[Source passage]

# I do listen, sometimes...



## jw2170 (Jan 24, 2008)

I have been working on making some trinket boxes similar to Harry's boxes.

I used a template I had for some years after Mike sent me 3 different types of timber.

Routing the internal shape was relatively easy. Where my stumbling block was on making the plugs to enable to outside wall to be cut.

I got the table saw and sander out yesterday and made a plug for a small box I had cut and then did the outside using the skis.

That turned out OK, until I had an "oops" moment with the template trim cutter.

The small box was trimmed using the table saw and sander.

Still needs some finish.

I then remember that Harry mentioned in a post that the cutout for the template could be used as a circular plug, so I decided to make a 6" template.

I laid out the 6" edge and the added 10mm for the cutter offset ( I used a 10mm cutter in the Ryobi on the circle jig to make the template). If I calculated correctly, the offcut from the centre should be 6" and serve as a plug.

That worked out very well and I made a test cut in some 16mm veneered MDF I had sitting around.

I used a 30mm guide bush and 10mm cutter in the Makita 3600BR on the skis to cut the dish and the wall.

[/Source passage]

# [Task set]
[A] Decide whether each statement agrees with the trinket box post, answering yes or no and quoting the deciding words of the post: (i) The small box was trimmed with a router; (ii) the template was made with a 10mm cutter in the Ryobi on the circle jig; (iii) the test cut was made in 16mm veneered MDF.
[B] According to the trinket box post, what size of guide bush was used with the Makita 3600BR?

[Information given]

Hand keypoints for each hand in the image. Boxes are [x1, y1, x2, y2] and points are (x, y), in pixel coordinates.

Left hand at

[/Information given]
[Information given]

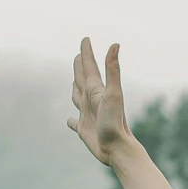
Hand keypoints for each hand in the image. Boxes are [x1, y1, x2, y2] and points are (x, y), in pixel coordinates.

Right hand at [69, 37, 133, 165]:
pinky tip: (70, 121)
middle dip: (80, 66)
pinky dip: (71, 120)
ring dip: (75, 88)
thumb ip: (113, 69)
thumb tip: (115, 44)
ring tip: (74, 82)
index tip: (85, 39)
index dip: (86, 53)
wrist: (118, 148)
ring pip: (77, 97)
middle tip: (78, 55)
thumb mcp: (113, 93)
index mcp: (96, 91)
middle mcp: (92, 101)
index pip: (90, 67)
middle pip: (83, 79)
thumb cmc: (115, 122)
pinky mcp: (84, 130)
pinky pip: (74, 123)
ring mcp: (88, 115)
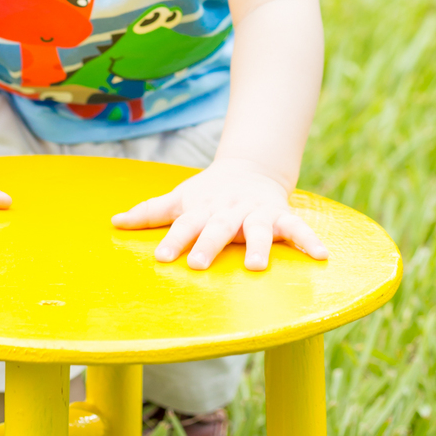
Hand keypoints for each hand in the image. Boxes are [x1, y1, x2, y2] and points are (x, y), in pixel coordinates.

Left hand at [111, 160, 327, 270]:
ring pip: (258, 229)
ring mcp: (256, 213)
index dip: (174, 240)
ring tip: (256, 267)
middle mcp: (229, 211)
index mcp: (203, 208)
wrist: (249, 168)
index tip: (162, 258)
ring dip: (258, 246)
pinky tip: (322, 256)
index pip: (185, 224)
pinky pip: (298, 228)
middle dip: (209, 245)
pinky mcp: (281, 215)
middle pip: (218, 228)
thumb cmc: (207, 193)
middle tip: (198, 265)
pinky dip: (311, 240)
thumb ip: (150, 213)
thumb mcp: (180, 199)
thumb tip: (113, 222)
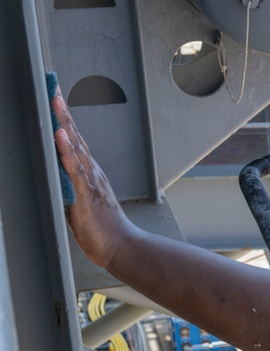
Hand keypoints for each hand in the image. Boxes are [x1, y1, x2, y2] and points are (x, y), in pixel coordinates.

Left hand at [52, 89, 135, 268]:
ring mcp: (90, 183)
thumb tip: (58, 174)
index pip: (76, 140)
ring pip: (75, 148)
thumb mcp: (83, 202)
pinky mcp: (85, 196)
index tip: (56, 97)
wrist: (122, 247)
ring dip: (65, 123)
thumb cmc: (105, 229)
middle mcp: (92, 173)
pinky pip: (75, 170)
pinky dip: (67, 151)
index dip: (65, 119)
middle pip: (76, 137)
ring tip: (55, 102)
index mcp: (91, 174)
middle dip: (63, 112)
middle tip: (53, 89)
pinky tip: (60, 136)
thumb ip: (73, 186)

[/Information given]

# [Solved problems]
[A]
(i) No: "The small box was trimmed using the table saw and sander."
(ii) Yes: "I used a 10mm cutter in the Ryobi on the circle jig to make the template"
(iii) Yes: "I made a test cut in some 16mm veneered MDF I had sitting around"

[B] A 30mm guide bush.